Parce que sa concentration totale sur les bureaux d’Île-de-France l’a exposée sans protection à la pire crise de ce segment depuis 2008. Le télétravail a réduit durablement la demande de surfaces de bureaux, et la remontée des taux d’intérêt a fait chuter la valeur des immeubles. Sans aucune diversification sectorielle ou géographique pour amortir ces chocs, Primopierre a dû répercuter cette dévalorisation par des baisses successives de son prix de part, cumulant environ 45 %.
Qu’est-ce que la suspension du capital variable de Primopierre ?
Face à des demandes de retrait dépassant 10 % de son capital, que la collecte ne pouvait plus absorber, Primopierre a suspendu en janvier 2026, pour deux ans, la variabilité de son capital. Elle est ainsi passée de capital variable, où les retraits se font au fil de l’eau, à capital fixe, où la sortie ne se fait plus que via un marché secondaire organisé, avec décote et sans garantie de délai. C’est une mesure de protection, mais elle immobilise de fait l’épargne des associés.
Peut-on encore vendre ses parts de Primopierre ?
Oui, mais difficilement. Depuis la suspension du capital variable, la vente ne se fait plus par retrait au fil de l’eau, mais via un marché secondaire organisé, où il faut trouver un acheteur lors de confrontations périodiques d’ordres, généralement avec une décote et sans garantie de délai. Les premières confrontations début 2026 n’ont échangé qu’une poignée de parts, signe d’une liquidité très réduite. Vendre maintenant revient à cristalliser une perte importante.
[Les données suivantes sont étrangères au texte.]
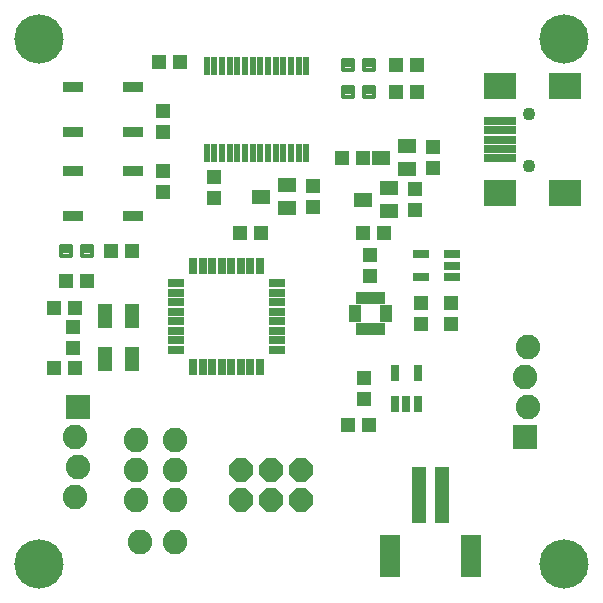
<source format=gts>
G75*
%MOIN*%
%OFA0B0*%
%FSLAX24Y24*%
%IPPOS*%
%LPD*%
%AMOC8*
5,1,8,0,0,1.08239X$1,22.5*
%
%ADD10R,0.0580X0.0300*%
%ADD11R,0.0300X0.0580*%
%ADD12R,0.0395X0.0198*%
%ADD13R,0.0198X0.0395*%
%ADD14R,0.0474X0.0513*%
%ADD15R,0.0513X0.0474*%
%ADD16R,0.0680X0.0380*%
%ADD17OC8,0.0800*%
%ADD18C,0.0142*%
%ADD19R,0.0513X0.0828*%
%ADD20C,0.0820*%
%ADD21R,0.0631X0.0474*%
%ADD22R,0.0552X0.0297*%
%ADD23R,0.0820X0.0820*%
%ADD24R,0.0297X0.0552*%
%ADD25R,0.0474X0.1891*%
%ADD26R,0.0710X0.1419*%
%ADD27R,0.1064X0.0277*%
%ADD28R,0.1064X0.0867*%
%ADD29C,0.0434*%
%ADD30R,0.0217X0.0630*%
%ADD31C,0.1640*%
D10*
X005910Y008498D03*
X005910Y008813D03*
X005910Y009128D03*
X005910Y009443D03*
X005910Y009757D03*
X005910Y010072D03*
X005910Y010387D03*
X005910Y010702D03*
X009290Y010702D03*
X009290Y010387D03*
X009290Y010072D03*
X009290Y009757D03*
X009290Y009443D03*
X009290Y009128D03*
X009290Y008813D03*
X009290Y008498D03*
D11*
X008702Y007910D03*
X008387Y007910D03*
X008072Y007910D03*
X007757Y007910D03*
X007443Y007910D03*
X007128Y007910D03*
X006813Y007910D03*
X006498Y007910D03*
X006498Y011290D03*
X006813Y011290D03*
X007128Y011290D03*
X007443Y011290D03*
X007757Y011290D03*
X008072Y011290D03*
X008387Y011290D03*
X008702Y011290D03*
D12*
X011898Y009897D03*
X011898Y009700D03*
X011898Y009503D03*
X012902Y009503D03*
X012902Y009700D03*
X012902Y009897D03*
D13*
X012794Y010202D03*
X012597Y010202D03*
X012400Y010202D03*
X012203Y010202D03*
X012006Y010202D03*
X012006Y009198D03*
X012203Y009198D03*
X012400Y009198D03*
X012597Y009198D03*
X012794Y009198D03*
D14*
X014100Y009365D03*
X014100Y010035D03*
X015100Y010035D03*
X015100Y009365D03*
X012400Y010965D03*
X012400Y011635D03*
X013900Y013165D03*
X013900Y013835D03*
X014500Y014565D03*
X014500Y015235D03*
X010500Y013935D03*
X010500Y013265D03*
X007200Y013565D03*
X007200Y014235D03*
X005500Y014435D03*
X005500Y013765D03*
X005500Y015765D03*
X005500Y016435D03*
X002500Y009235D03*
X002500Y008565D03*
X012200Y007535D03*
X012200Y006865D03*
D15*
X012335Y006000D03*
X011665Y006000D03*
X012165Y012400D03*
X012835Y012400D03*
X012135Y014900D03*
X011465Y014900D03*
X013265Y017100D03*
X013935Y017100D03*
X013935Y018000D03*
X013265Y018000D03*
X008735Y012400D03*
X008065Y012400D03*
X004435Y011800D03*
X003765Y011800D03*
X002935Y010800D03*
X002265Y010800D03*
X002535Y009900D03*
X001865Y009900D03*
X001865Y007900D03*
X002535Y007900D03*
X005365Y018100D03*
X006035Y018100D03*
D16*
X004500Y017250D03*
X004500Y015750D03*
X004500Y014450D03*
X004500Y012950D03*
X002500Y012950D03*
X002500Y014450D03*
X002500Y015750D03*
X002500Y017250D03*
D17*
X008100Y004500D03*
X008100Y003500D03*
X009100Y003500D03*
X009100Y004500D03*
X010100Y004500D03*
X010100Y003500D03*
D18*
X003111Y011634D02*
X003111Y011966D01*
X003111Y011634D02*
X002779Y011634D01*
X002779Y011966D01*
X003111Y011966D01*
X003111Y011775D02*
X002779Y011775D01*
X002779Y011916D02*
X003111Y011916D01*
X002421Y011966D02*
X002421Y011634D01*
X002089Y011634D01*
X002089Y011966D01*
X002421Y011966D01*
X002421Y011775D02*
X002089Y011775D01*
X002089Y011916D02*
X002421Y011916D01*
X011821Y016934D02*
X011821Y017266D01*
X011821Y016934D02*
X011489Y016934D01*
X011489Y017266D01*
X011821Y017266D01*
X011821Y017075D02*
X011489Y017075D01*
X011489Y017216D02*
X011821Y017216D01*
X012511Y017266D02*
X012511Y016934D01*
X012179Y016934D01*
X012179Y017266D01*
X012511Y017266D01*
X012511Y017075D02*
X012179Y017075D01*
X012179Y017216D02*
X012511Y017216D01*
X012511Y017834D02*
X012511Y018166D01*
X012511Y017834D02*
X012179Y017834D01*
X012179Y018166D01*
X012511Y018166D01*
X012511Y017975D02*
X012179Y017975D01*
X012179Y018116D02*
X012511Y018116D01*
X011821Y018166D02*
X011821Y017834D01*
X011489Y017834D01*
X011489Y018166D01*
X011821Y018166D01*
X011821Y017975D02*
X011489Y017975D01*
X011489Y018116D02*
X011821Y018116D01*
D19*
X004453Y009628D03*
X003547Y009628D03*
X003547Y008172D03*
X004453Y008172D03*
D20*
X004600Y005500D03*
X004600Y004500D03*
X004600Y003500D03*
X005900Y003500D03*
X005900Y004500D03*
X005900Y005500D03*
X002650Y004600D03*
X002550Y003600D03*
X002550Y005600D03*
X004730Y002100D03*
X005870Y002100D03*
X017550Y007600D03*
X017650Y006600D03*
X017650Y008600D03*
D21*
X013033Y013126D03*
X013033Y013874D03*
X013633Y014526D03*
X013633Y015274D03*
X012767Y014900D03*
X012167Y013500D03*
X009633Y013226D03*
X009633Y013974D03*
X008767Y013600D03*
D22*
X014088Y011674D03*
X014088Y010926D03*
X015112Y010926D03*
X015112Y011300D03*
X015112Y011674D03*
D23*
X017550Y005600D03*
X002650Y006600D03*
D24*
X013226Y006688D03*
X013600Y006688D03*
X013974Y006688D03*
X013974Y007712D03*
X013226Y007712D03*
D25*
X014006Y003657D03*
X014794Y003657D03*
D26*
X015739Y001609D03*
X013061Y001609D03*
D27*
X016716Y014870D03*
X016716Y015185D03*
X016716Y015500D03*
X016716Y015815D03*
X016716Y016130D03*
D28*
X016716Y017272D03*
X018881Y017272D03*
X018881Y013728D03*
X016716Y013728D03*
D29*
X017700Y014634D03*
X017700Y016366D03*
D30*
X010263Y015061D03*
X010007Y015061D03*
X009752Y015061D03*
X009496Y015061D03*
X009240Y015061D03*
X008984Y015061D03*
X008728Y015061D03*
X008472Y015061D03*
X008216Y015061D03*
X007960Y015061D03*
X007704Y015061D03*
X007448Y015061D03*
X007193Y015061D03*
X006937Y015061D03*
X006937Y017939D03*
X007193Y017939D03*
X007448Y017939D03*
X007704Y017939D03*
X007960Y017939D03*
X008216Y017939D03*
X008472Y017939D03*
X008728Y017939D03*
X008984Y017939D03*
X009240Y017939D03*
X009496Y017939D03*
X009752Y017939D03*
X010007Y017939D03*
X010263Y017939D03*
D31*
X001350Y001350D03*
X001350Y018850D03*
X018850Y018850D03*
X018850Y001350D03*
M02*

</source>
Faut-il vendre ou garder ses parts de Primopierre ?
Les deux options sont difficiles. Vendre maintenant cristallise une perte d’environ 45 %, aggravée d’une décote sur le marché secondaire. Conserver impose une immobilisation de plusieurs années en pariant sur un redressement incertain des bureaux, avec un dividende réduit. Il n’y a pas de réponse universelle : cela dépend de votre besoin de liquidité et de votre conviction sur la reprise. La pire décision serait une réaction de panique. Un conseil personnalisé est recommandé.
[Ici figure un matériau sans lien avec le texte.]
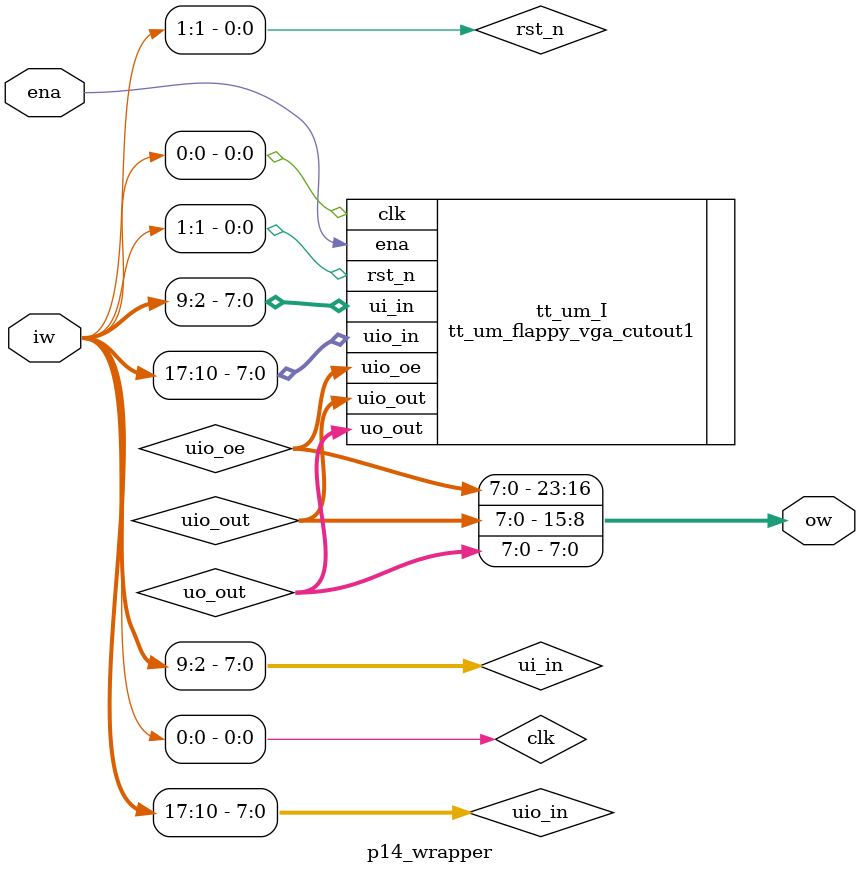
<source format=v>
`default_nettype none

module p14_wrapper (
  input wire ena,
  input wire [17:0] iw,
  output wire [23:0] ow
);

wire [7:0] uio_in;
wire [7:0] uio_out;
wire [7:0] uio_oe;
wire [7:0] uo_out;
wire [7:0] ui_in;
wire clk;
wire rst_n;

assign { uio_in, ui_in, rst_n, clk } = iw;
assign ow = { uio_oe, uio_out, uo_out };

tt_um_flappy_vga_cutout1 tt_um_I (
  .uio_in  (uio_in),
  .uio_out (uio_out),
  .uio_oe  (uio_oe),
  .uo_out  (uo_out),
  .ui_in   (ui_in),
  .ena     (ena),
  .clk     (clk),
  .rst_n   (rst_n)
);

endmodule

</source>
Faut-il acheter des parts de Primopierre en 2026 ?
Pas comme placement de rendement. Le seul cas qui se défend est un pari spéculatif sur une reprise des bureaux franciliens, via le marché secondaire fortement décoté, réservé à un investisseur très averti, conscient d’une perte probable à court terme, capable d’immobiliser son capital une décennie et n’y consacrant qu’une part infime de son patrimoine. Pour tout autre profil, le dossier est à éviter, et de bien meilleures SCPI existent sur le marché.
Quel est le rendement de la SCPI Primopierre ?
Le taux de distribution 2025 s’établit à 3,62 %, parmi les plus faibles du marché dont la moyenne avoisine 4,9 %. Ce rendement faible s’établit de surcroît sur un prix de part déjà effondré, et les dividendes des années précédentes étaient en partie soutenus par les réserves, la SCPI distribuant plus que son résultat courant. Le dividende prévisionnel 2026 a encore été ajusté à la baisse, à un niveau plus proche de la réalité locative.
Primopierre va-t-elle faire faillite ?
La dissolution n’est pas à l’ordre du jour. Avec 2,2 milliards d’euros de capitalisation et une société de gestion d’envergure, Primopierre a les moyens de gérer un redressement sur plusieurs années. La suspension du capital variable est précisément une mesure de protection qui évite de brader les immeubles pour rembourser les sortants. Mais le redressement sera long et son succès dépend de la stabilisation du marché des bureaux franciliens, qui reste incertaine à ce stade.